* _SOURCE MATERIAL_:
__________

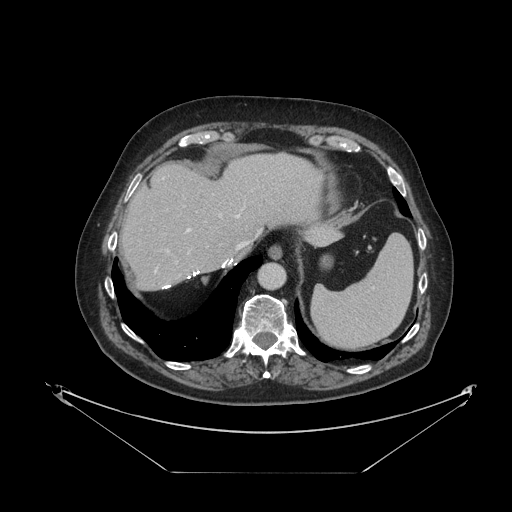
Contrast-enhanced abdominal CT, one axial slice; position 93 of 121 along the scan axis; reconstruction kernel STANDARD; 120 kVp; intravenous contrast given; soft-tissue window (W 400 / L 40 HU); 512 × 512 image matrix, field of view 500 × 500 mm. Case-level facts recorded for this patient, not image findings: patient: female, age 73 years at operation; diagnosis: colorectal cancer liver metastases, imaged before liver resection; multiple liver metastases: no.
Annotated regions visible in this slice (manually delineated by an expert):
- hepatic veins: bounding box (x1, y1, x2, y2) in pixels: (156, 214, 260, 270)
- liver: (122, 153, 337, 290)
- planned liver remnant (the part of the liver to remain after resection): (122, 153, 336, 289)
- portal vein (with intrahepatic branches): (166, 214, 222, 264)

__________

Across the material, report every line that has the word "resection".

* _SOLUTION TO THIS EXERCISE_:
Contrast-enhanced abdominal CT, one axial slice; position 93 of 121 along the scan axis; reconstruction kernel STANDARD; 120 kVp; intravenous contrast given; soft-tissue window (W 400 / L 40 HU); 512 × 512 image matrix, field of view 500 × 500 mm. Case-level facts recorded for this patient, not image findings: patient: female, age 73 years at operation; diagnosis: colorectal cancer liver metastases, imaged before liver resection; multiple liver metastases: no.
- planned liver remnant (the part of the liver to remain after resection): (122, 153, 336, 289)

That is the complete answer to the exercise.